As far as I understand the problem is with PRIMARY INDEX and engine being InnoDB. Every time a new request is being inserted, InnoDB engine rebuilds the tree index and moves data around, because MD5(request) is a really random value.
So... The question is whether there is a better way to cache such requests? Or maybe I should switch to MyISAM engine? Or may be I should try pseudo-partitioning and create several tables to solve the problem? Or may be just use not a BTREE but HASH index?
Any ideas are welcome!
Edit:
Ok, I tried to alter table as Furicane and Johan suggested, but still no luck - INSERTs takes up to 3 seconds. Currently request
field became a normal non-unique index and new id
column has been added as PRIMARY KEY with auto increment. Also I tried to add 4 partitions on this table with same results.
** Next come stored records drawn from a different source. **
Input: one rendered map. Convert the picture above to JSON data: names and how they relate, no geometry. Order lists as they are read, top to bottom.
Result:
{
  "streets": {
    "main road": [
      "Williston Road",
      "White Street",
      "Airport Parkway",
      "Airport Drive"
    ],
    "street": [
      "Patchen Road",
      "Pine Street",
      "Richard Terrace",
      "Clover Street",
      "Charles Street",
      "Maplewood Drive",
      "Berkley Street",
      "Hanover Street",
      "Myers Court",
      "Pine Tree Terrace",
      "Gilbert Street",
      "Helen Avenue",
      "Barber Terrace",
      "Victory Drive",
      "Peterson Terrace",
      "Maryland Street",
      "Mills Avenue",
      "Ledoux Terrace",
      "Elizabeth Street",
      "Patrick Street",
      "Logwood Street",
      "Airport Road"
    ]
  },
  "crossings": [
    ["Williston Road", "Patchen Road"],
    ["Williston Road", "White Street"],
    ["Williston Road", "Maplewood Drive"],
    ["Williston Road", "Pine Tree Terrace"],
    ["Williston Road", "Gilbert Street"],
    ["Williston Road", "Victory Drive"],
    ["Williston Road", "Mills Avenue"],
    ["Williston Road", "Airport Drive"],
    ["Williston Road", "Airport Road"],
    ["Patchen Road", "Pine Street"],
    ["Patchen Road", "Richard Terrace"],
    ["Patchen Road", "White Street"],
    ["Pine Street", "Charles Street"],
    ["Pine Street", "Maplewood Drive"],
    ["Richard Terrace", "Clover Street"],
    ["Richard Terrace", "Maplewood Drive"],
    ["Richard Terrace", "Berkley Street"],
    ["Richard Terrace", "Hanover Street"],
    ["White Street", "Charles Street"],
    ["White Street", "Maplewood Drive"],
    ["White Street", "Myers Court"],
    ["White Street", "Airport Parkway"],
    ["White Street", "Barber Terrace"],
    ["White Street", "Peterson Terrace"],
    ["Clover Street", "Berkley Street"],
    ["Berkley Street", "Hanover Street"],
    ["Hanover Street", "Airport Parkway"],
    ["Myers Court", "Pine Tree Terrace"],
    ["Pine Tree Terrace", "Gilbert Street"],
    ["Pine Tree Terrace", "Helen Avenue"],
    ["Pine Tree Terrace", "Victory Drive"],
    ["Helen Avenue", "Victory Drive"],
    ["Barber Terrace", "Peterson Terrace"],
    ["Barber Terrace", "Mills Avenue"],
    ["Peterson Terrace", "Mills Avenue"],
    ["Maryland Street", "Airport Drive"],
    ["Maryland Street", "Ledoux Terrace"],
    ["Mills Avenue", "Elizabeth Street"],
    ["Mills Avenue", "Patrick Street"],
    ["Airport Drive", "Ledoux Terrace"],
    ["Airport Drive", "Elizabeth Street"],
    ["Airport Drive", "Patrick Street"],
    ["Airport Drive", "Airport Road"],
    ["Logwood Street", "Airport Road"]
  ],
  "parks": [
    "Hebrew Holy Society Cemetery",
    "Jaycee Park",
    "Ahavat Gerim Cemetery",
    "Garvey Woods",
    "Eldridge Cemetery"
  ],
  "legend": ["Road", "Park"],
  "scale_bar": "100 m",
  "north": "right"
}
I think that index on request
field is still a bottleneck. The only way I currently see is to determine all possible parameters, add them as columns to a table and then create index on them.
Any other ideas? :)
Edit 2:
Salman A in comments below said that his similar table performs much better (~0.03 for insert). This the problem may be in IO load on system. Though I cannot any high load on it.
iostat
results:
avg-cpu: %user %nice %system %iowait %steal %idle
22.94 0.71 8.42 8.50 0.00 59.43
Device: tps Blk_read/s Blk_wrtn/s Blk_read Blk_wrtn
sda 38.01 151.04 114.32 1383655437 1047309046
iotop
results:
Total DISK READ: 152.91 K/s | Total DISK WRITE: 197.67 K/s
With mySQL on top of the list both for writing and reading. Maybe my disks are almost dead? How can I check disks performance?
InnoDB does not support hash
keys, only Btree.
MyISAM is infamous for being unreliable.
I think your problem is that you use the MD5 value for the primary key.
The primary key is included in every secondary key. And the PK is forced to be a unique key.
Set an integer autoincrement primary key and set your MD5 value as a normal index.
It does not even need to be unique, because that's a huge part of what's slowing you down.
After this your inserts should run much faster.